I've been waffling around on this issue. I'm thinking you are right on your observations. Anyhoo, thanks for your input. I liked how you phrased the "Not all that Well." That helped me make up my mind on the HVLP. Thanks!! 

Kevin


----------



## HandyFrank (Jan 8, 2010)

Bob Mariani said:


> click on my name and then send PM


I'm familiar with how it usually functions but I don't see that option when I click on names. Maybe I need a minimum amount of posts first? Can you try to send me a PM and then I can respond?Thanks


----------



## mark942 (Feb 2, 2008)

HandyFrank, I think the magic number is 20 posts to PM. As to Sprayers.

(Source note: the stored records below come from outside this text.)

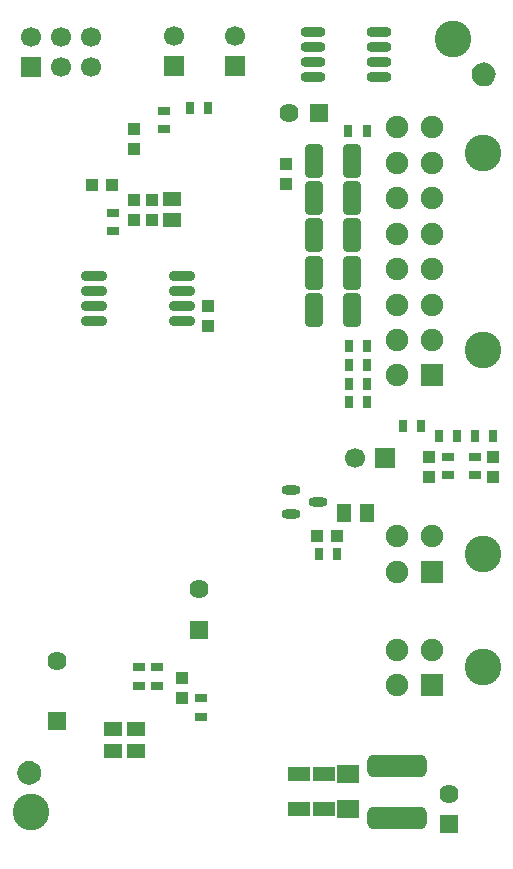
<source format=gbs>
G04 Layer_Color=16711935*
%FSLAX24Y24*%
%MOIN*%
G70*
G01*
G75*
%ADD67R,0.0394X0.0433*%
%ADD69R,0.0433X0.0394*%
%ADD71R,0.0610X0.0492*%
%ADD72O,0.0839X0.0335*%
G04:AMPARAMS|DCode=77|XSize=114.2mil|YSize=63mil|CornerRadius=16.7mil|HoleSize=0mil|Usage=FLASHONLY|Rotation=270.000|XOffset=0mil|YOffset=0mil|HoleType=Round|Shape=RoundedRectangle|*
%AMROUNDEDRECTD77*
21,1,0.1142,0.0295,0,0,270.0*
21,1,0.0807,0.0630,0,0,270.0*
1,1,0.0335,-0.0148,-0.0404*
1,1,0.0335,-0.0148,0.0404*
1,1,0.0335,0.0148,0.0404*
1,1,0.0335,0.0148,-0.0404*
%
%ADD77ROUNDEDRECTD77*%
%ADD80R,0.0394X0.0315*%
%ADD81R,0.0315X0.0394*%
%ADD82R,0.0728X0.0453*%
%ADD83C,0.0512*%
%ADD84O,0.0630X0.0320*%
%ADD92C,0.1220*%
%ADD93R,0.0639X0.0639*%
%ADD94C,0.0639*%
%ADD95R,0.0669X0.0669*%
%ADD96C,0.0669*%
%ADD97C,0.0748*%
%ADD98R,0.0748X0.0748*%
%ADD99R,0.0669X0.0669*%
%ADD100R,0.0639X0.0639*%
%ADD101O,0.0889X0.0335*%
G04:AMPARAMS|DCode=102|XSize=198.8mil|YSize=74.8mil|CornerRadius=19.7mil|HoleSize=0mil|Usage=FLASHONLY|Rotation=180.000|XOffset=0mil|YOffset=0mil|HoleType=Round|Shape=RoundedRectangle|*
%AMROUNDEDRECTD102*
21,1,0.1988,0.0354,0,0,180.0*
21,1,0.1594,0.0748,0,0,180.0*
1,1,0.0394,-0.0797,0.0177*
1,1,0.0394,0.0797,0.0177*
1,1,0.0394,0.0797,-0.0177*
1,1,0.0394,-0.0797,-0.0177*
%
%ADD102ROUNDEDRECTD102*%
%ADD103R,0.0748X0.0591*%
%ADD104R,0.0591X0.0453*%
%ADD105R,0.0453X0.0591*%
G36*
X30880Y18868D02*
X30976Y18828D01*
X31058Y18765D01*
X31121Y18683D01*
X31161Y18587D01*
X31175Y18484D01*
X31161Y18381D01*
X31121Y18286D01*
X31058Y18203D01*
X30976Y18140D01*
X30880Y18101D01*
X30778Y18087D01*
X30675Y18101D01*
X30579Y18140D01*
X30497Y18203D01*
X30434Y18286D01*
X30394Y18381D01*
X30380Y18484D01*
X30394Y18587D01*
X30434Y18683D01*
X30497Y18765D01*
X30579Y18828D01*
X30675Y18868D01*
X30778Y18881D01*
X30880Y18868D01*
D02*
G37*
G36*
X46028Y42155D02*
X46124Y42116D01*
X46206Y42052D01*
X46269Y41970D01*
X46309Y41874D01*
X46322Y41772D01*
X46309Y41669D01*
X46269Y41573D01*
X46206Y41491D01*
X46124Y41428D01*
X46028Y41388D01*
X45925Y41375D01*
X45822Y41388D01*
X45727Y41428D01*
X45644Y41491D01*
X45581Y41573D01*
X45542Y41669D01*
X45528Y41772D01*
X45542Y41874D01*
X45581Y41970D01*
X45644Y42052D01*
X45727Y42116D01*
X45822Y42155D01*
X45925Y42169D01*
X46028Y42155D01*
D02*
G37*
D67*
X36742Y34035D02*
D03*
Y33366D02*
D03*
X35866Y21634D02*
D03*
Y20965D02*
D03*
X46240Y28346D02*
D03*
Y29016D02*
D03*
X44103Y28346D02*
D03*
Y29016D02*
D03*
X34262Y36909D02*
D03*
Y37579D02*
D03*
X34852Y37579D02*
D03*
Y36910D02*
D03*
X34262Y39951D02*
D03*
Y39281D02*
D03*
X39321Y38110D02*
D03*
Y38780D02*
D03*
D69*
X40374Y26389D02*
D03*
X41043D02*
D03*
X32854Y38091D02*
D03*
X33524D02*
D03*
D71*
X35541Y37618D02*
D03*
Y36909D02*
D03*
D72*
X42446Y42683D02*
D03*
X40246D02*
D03*
X42446Y43183D02*
D03*
X40246D02*
D03*
X42446Y41683D02*
D03*
Y42183D02*
D03*
X40246D02*
D03*
Y41683D02*
D03*
D77*
X41535Y37638D02*
D03*
X40276D02*
D03*
X41535Y36398D02*
D03*
X40276D02*
D03*
X41535Y35157D02*
D03*
X40276D02*
D03*
X41535Y33907D02*
D03*
X40276D02*
D03*
X41535Y38878D02*
D03*
X40276D02*
D03*
D80*
X35049Y21998D02*
D03*
Y21388D02*
D03*
X34429Y21998D02*
D03*
Y21388D02*
D03*
X36506Y20354D02*
D03*
Y20964D02*
D03*
X45640Y28406D02*
D03*
Y29016D02*
D03*
X44724Y28406D02*
D03*
Y29016D02*
D03*
X33563Y37146D02*
D03*
Y36536D02*
D03*
X35276Y39951D02*
D03*
Y40561D02*
D03*
D81*
X45630Y29724D02*
D03*
X46240D02*
D03*
X45049D02*
D03*
X44439D02*
D03*
X43829Y30039D02*
D03*
X43219D02*
D03*
X40433Y25768D02*
D03*
X41043D02*
D03*
X42028Y30837D02*
D03*
X41418D02*
D03*
X42028Y31457D02*
D03*
X41418D02*
D03*
X42028Y32077D02*
D03*
X41418D02*
D03*
X42028Y32697D02*
D03*
X41418D02*
D03*
X36132Y40640D02*
D03*
X36742D02*
D03*
X42018Y39862D02*
D03*
X41408D02*
D03*
D82*
X40591Y17293D02*
D03*
Y18435D02*
D03*
X39764Y17293D02*
D03*
Y18435D02*
D03*
D83*
X45925Y41772D02*
D03*
X30778Y18484D02*
D03*
D84*
X39484Y27900D02*
D03*
Y27100D02*
D03*
X40394Y27500D02*
D03*
D92*
X44911Y42943D02*
D03*
X30817Y17195D02*
D03*
X45904Y21998D02*
D03*
Y32579D02*
D03*
Y39154D02*
D03*
Y25778D02*
D03*
D93*
X31703Y20226D02*
D03*
X36447Y23238D02*
D03*
X44754Y16772D02*
D03*
D94*
X31703Y22226D02*
D03*
X36447Y24616D02*
D03*
X44754Y17772D02*
D03*
X39433Y40492D02*
D03*
D95*
X37648Y42037D02*
D03*
X35610D02*
D03*
D96*
X37648Y43037D02*
D03*
X35610D02*
D03*
X31817Y42028D02*
D03*
X30817Y43028D02*
D03*
X31817D02*
D03*
X32817Y42028D02*
D03*
Y43028D02*
D03*
X41634Y28986D02*
D03*
D97*
X43022Y21407D02*
D03*
Y22589D02*
D03*
X44203D02*
D03*
X43022Y40000D02*
D03*
X44203D02*
D03*
X43022Y31732D02*
D03*
Y32913D02*
D03*
Y35276D02*
D03*
Y37638D02*
D03*
Y38819D02*
D03*
Y34094D02*
D03*
Y36457D02*
D03*
X44203Y32913D02*
D03*
Y35276D02*
D03*
Y37638D02*
D03*
Y38819D02*
D03*
Y34094D02*
D03*
Y36457D02*
D03*
X43022Y25187D02*
D03*
Y26368D02*
D03*
X44203D02*
D03*
D98*
Y21407D02*
D03*
Y31732D02*
D03*
Y25187D02*
D03*
D99*
X30817Y42028D02*
D03*
X42634Y28986D02*
D03*
D100*
X40433Y40492D02*
D03*
D101*
X35873Y33535D02*
D03*
Y34535D02*
D03*
Y35035D02*
D03*
X32923Y33535D02*
D03*
Y34535D02*
D03*
Y35035D02*
D03*
X35873Y34035D02*
D03*
X32923D02*
D03*
D102*
X43022Y16978D02*
D03*
Y18711D02*
D03*
D103*
X41407Y17293D02*
D03*
Y18435D02*
D03*
D104*
X34340Y19961D02*
D03*
Y19213D02*
D03*
X33563Y19961D02*
D03*
Y19213D02*
D03*
D105*
X41270Y27156D02*
D03*
X42018D02*
D03*
M02*

</source>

I would look to Craigs list for a good airless. Then buy a good gun and 3` whip.
(Whip) is a smaller diameter hose that has two swivels that attaches to your gun and inline, as so you will not have troubles with hose curls. A good inexpensive airless is worth it`s weight in gold IMO. Good Luck :thumbsup:


----------



## Sprayboy (Oct 21, 2009)

Look for a pro unit like a Graco Nova or a 395. Stay away from the stuff with plastic gears (XR series). If you buy a good unit and want to sell it after you're done you will get most or all of your money back when you resell it. :yes:


----------



## HandyFrank (Jan 8, 2010)

Thanks for the tips everyone.
So it sounds like the airless are the way to go if I want a good unit. I am almost done painting my entire house walls inside, and I had vinyl siding installed late summer so I guess i'll have to see how much I want to invest. Next paint projects are interior doors, some louver style bi-fold doors, and then eventually cabinets. I'm hoping to take bob up on his invite to see the different types of painting systems he has. I might also pick up that Critter spray gun I mentioned above for $39 since I am always building or doing something that can use some paint, and it seems to be a good gun to shoot just about anything through with my 6 gallon pancake compressor.


----------